EXERCISE DATA:
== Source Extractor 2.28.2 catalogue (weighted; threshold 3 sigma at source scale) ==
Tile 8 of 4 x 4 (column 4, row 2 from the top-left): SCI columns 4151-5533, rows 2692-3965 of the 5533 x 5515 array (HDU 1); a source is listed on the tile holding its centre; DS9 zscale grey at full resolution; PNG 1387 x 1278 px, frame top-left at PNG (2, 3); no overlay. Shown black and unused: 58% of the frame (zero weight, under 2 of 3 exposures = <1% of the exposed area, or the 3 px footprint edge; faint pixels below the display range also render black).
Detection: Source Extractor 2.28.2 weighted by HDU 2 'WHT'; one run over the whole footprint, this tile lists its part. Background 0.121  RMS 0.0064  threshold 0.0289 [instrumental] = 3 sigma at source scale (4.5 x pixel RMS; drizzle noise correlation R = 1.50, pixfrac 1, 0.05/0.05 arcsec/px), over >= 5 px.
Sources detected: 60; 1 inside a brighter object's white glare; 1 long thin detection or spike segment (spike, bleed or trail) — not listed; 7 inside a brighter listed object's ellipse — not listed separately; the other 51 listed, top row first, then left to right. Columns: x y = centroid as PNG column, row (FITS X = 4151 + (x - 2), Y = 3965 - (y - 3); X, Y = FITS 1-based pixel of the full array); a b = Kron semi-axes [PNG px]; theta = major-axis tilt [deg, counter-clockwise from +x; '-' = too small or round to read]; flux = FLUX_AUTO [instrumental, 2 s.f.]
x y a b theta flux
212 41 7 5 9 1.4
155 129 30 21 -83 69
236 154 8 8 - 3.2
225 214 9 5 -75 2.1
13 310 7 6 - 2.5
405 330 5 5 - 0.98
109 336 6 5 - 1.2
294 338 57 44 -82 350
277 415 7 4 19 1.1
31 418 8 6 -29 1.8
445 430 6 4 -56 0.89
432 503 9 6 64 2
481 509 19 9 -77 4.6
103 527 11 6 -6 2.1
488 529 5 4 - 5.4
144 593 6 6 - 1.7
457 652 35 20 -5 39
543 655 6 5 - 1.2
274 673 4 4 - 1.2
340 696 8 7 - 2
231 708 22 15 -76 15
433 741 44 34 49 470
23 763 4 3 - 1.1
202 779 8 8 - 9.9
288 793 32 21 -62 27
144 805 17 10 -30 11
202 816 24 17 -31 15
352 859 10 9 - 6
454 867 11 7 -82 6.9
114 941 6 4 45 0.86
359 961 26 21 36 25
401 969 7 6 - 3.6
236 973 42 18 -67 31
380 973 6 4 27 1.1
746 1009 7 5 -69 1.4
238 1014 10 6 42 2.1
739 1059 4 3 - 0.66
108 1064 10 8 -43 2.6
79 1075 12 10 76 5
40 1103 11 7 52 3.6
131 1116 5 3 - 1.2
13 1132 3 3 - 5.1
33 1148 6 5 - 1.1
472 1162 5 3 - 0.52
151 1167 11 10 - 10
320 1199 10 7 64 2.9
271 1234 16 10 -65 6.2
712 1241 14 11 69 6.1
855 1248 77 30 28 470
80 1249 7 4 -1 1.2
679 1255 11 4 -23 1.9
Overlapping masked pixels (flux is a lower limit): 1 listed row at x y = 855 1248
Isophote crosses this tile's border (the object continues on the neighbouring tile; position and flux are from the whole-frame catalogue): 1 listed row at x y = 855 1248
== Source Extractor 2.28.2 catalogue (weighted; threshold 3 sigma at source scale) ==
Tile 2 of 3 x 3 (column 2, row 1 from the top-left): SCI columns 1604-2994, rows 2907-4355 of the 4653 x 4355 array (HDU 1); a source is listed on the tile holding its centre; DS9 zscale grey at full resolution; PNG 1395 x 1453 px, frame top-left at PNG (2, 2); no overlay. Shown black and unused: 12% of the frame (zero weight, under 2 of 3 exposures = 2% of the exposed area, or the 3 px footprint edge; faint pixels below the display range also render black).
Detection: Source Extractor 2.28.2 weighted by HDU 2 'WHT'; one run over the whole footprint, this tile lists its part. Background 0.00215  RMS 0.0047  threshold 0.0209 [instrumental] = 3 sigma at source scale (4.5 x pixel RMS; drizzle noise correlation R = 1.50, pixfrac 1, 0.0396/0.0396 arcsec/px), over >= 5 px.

PROBLEM REQUIREMENTS:
Recast the entries from their first line up to and including the line containing "x y a b theta flux" as a Markdown table with the columns Row and Line. Number each line in Row and leave out blank lines.

ANSWER IN FULL:
| Row | Line |
|---|---|
| 1 | == Source Extractor 2.28.2 catalogue (weighted; threshold 3 sigma at source scale) == |
| 2 | Tile 8 of 4 x 4 (column 4, row 2 from the top-left): SCI columns 4151-5533, rows 2692-3965 of the 5533 x 5515 array (HDU 1); a source is listed on the tile holding its centre; DS9 zscale grey at full resolution; PNG 1387 x 1278 px, frame top-left at PNG (2, 3); no overlay. Shown black and unused: 58% of the frame (zero weight, under 2 of 3 exposures = <1% of the exposed area, or the 3 px footprint edge; faint pixels below the display range also render black). |
| 3 | Detection: Source Extractor 2.28.2 weighted by HDU 2 'WHT'; one run over the whole footprint, this tile lists its part. Background 0.121  RMS 0.0064  threshold 0.0289 [instrumental] = 3 sigma at source scale (4.5 x pixel RMS; drizzle noise correlation R = 1.50, pixfrac 1, 0.05/0.05 arcsec/px), over >= 5 px. |
| 4 | Sources detected: 60; 1 inside a brighter object's white glare; 1 long thin detection or spike segment (spike, bleed or trail) — not listed; 7 inside a brighter listed object's ellipse — not listed separately; the other 51 listed, top row first, then left to right. Columns: x y = centroid as PNG column, row (FITS X = 4151 + (x - 2), Y = 3965 - (y - 3); X, Y = FITS 1-based pixel of the full array); a b = Kron semi-axes [PNG px]; theta = major-axis tilt [deg, counter-clockwise from +x; '-' = too small or round to read]; flux = FLUX_AUTO [instrumental, 2 s.f.] |
| 5 | x y a b theta flux |